With respect to the third prong, the favorable plea agreement in the case at bar clearly weighs against the [defendant]. This Court would be hard pressed to consider that [defendant's] indictment on first degree armed robbery that was treated as a second degree for sentencing purposes was not favorable.
With respect to the final prong, there would be extreme prejudice to the State in this matter. The events that led to this Indictment occurred over seven years ago. The State's ability to present this case is clearly at risk.
On appeal, defendant raises the following issues:
I. THE ORDER DENYING POST-CONVICTION RELIEF SHOULD BE REVERSED BECAUSE THE DEFENDANT'S FOURTEENTH AMENDMENT DUE PROCESS RIGHT TO BE PROTECTED FROM AN EX POST FACTO CHANGE IN PAROLE SUPERVISION WAS VIOLATED.
II. THE ORDER DENYING POST-CONVICTION RELIEF SHOULD BE REVERSED AND THE MATTER REMANDED FOR A FULL EVIDENTIARY HEARING BECAUSE THE DEFENDANT MADE A PRIMA FACIE SHOWING OF INEFFECTIVE ASSISTANCE OF COUNSEL UNDER THE STRICKLAND/FRITZ TEST.
III. THE COURT'S RULING DENYING POST-CONVICTION RELIEF VIOLATED DEFENDANT'S RIGHT TO EFFECTIVE ASSISTANCE OF COUNSEL AS GUARANTEED BY THE SIXTH AMENDMENT TO THE UNITED STATES CONSTITUTION.
IV. DEFENDANT'S GUILTY PLEA WAS NOT KNOWING AND INTELLIGENT, AND SHOULD BE VACATED.
We deem these issues to be without sufficient merit to warrant discussion in this opinion. R. 2:11-3(e)(2). We add only the following comments.
It is axiomatic that in order for defendant to obtain relief based on ineffective assistance grounds, he is obliged to show not only the particular manner in which counsel's performance was deficient, but also that but for counsel's deficiency, he would not have pled guilty and would have insisted on going to trial. See Hill v. Lockhart, 474 U.S. 52, 56, 57-59, 106 S. Ct. 366, 369-70, 88 L. Ed. 2d 203, 209-10 (1985); State v. DiFrisco, 137 N.J. 434, 456-57 (1994), cert. denied, 516 U.S. 1129, 116 S. Ct. 949, 133 L. Ed. 2d 873 (1996); see also Strickland v. Washington, 466 U.S. 668, 687, 104 S. Ct. 2052, 2064, 80 L. Ed. 2d 674, 693 (1984); State v. Fritz, 105 N.J. 42, 58-61 (1987). We are persuaded that the alleged deficiencies here clearly fail to meet either the performance or prejudice prong of the Strickland test, substantially for the reasons stated by Judge Lourdes I. Santiago in her comprehensive written opinion of February 28, 2011.

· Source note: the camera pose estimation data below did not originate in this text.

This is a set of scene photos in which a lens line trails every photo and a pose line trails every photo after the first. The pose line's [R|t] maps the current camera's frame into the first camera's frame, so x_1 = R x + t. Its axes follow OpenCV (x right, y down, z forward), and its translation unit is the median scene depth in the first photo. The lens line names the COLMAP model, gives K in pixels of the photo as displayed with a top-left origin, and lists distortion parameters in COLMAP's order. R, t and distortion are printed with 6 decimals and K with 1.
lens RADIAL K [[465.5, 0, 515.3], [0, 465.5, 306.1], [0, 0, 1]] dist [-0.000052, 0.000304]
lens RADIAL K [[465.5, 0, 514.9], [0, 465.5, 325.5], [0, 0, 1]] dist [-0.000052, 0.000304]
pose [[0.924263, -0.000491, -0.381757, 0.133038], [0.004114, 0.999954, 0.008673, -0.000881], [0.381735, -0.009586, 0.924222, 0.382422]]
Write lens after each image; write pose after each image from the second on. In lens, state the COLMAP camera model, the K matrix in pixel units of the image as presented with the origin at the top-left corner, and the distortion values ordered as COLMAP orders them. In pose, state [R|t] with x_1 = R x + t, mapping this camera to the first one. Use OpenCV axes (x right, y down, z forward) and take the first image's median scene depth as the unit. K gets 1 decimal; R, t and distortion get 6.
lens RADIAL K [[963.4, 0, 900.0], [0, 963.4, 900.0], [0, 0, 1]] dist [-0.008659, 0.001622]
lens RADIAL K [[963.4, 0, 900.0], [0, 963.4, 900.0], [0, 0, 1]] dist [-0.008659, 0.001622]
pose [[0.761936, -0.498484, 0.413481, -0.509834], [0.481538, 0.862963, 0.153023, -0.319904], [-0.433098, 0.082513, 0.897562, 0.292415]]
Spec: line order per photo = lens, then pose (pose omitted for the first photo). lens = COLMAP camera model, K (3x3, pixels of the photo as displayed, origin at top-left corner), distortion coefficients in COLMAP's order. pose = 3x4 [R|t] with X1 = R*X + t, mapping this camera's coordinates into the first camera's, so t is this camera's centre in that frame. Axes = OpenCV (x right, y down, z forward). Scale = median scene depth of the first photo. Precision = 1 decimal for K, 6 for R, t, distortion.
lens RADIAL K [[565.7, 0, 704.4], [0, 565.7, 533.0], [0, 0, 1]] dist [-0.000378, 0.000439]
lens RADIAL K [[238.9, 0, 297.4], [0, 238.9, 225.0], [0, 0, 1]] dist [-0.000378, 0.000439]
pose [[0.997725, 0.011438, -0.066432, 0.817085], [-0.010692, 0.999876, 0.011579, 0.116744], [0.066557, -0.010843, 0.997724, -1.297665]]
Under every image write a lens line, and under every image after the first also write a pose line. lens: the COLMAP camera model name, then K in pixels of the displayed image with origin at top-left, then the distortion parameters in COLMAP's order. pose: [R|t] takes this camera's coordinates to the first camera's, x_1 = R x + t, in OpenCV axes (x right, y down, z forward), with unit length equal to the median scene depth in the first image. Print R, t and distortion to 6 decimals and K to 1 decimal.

With respect to defendant's contention that he was subjected to an unconstitutional ex post facto increase in his parole supervision, suffice it to say, the claim was never raised below and therefore is not properly presented here. Nieder v. Royal Indem. Ins. Co., 62 N.J. 229, 234 (1973); State v. Cryan, 320 N.J. Super. 325, 332 (App. Div. 1999). In any event, the argument fails substantively. Defendant's sentencing exposure did not change - much less increase - from the time he pled guilty, when he was clearly aware he was subject to the mandatory five-year period of parole supervision, a fact memorialized in his JOC, amended the very same day of its entry, to reflect this particular feature of his sentence.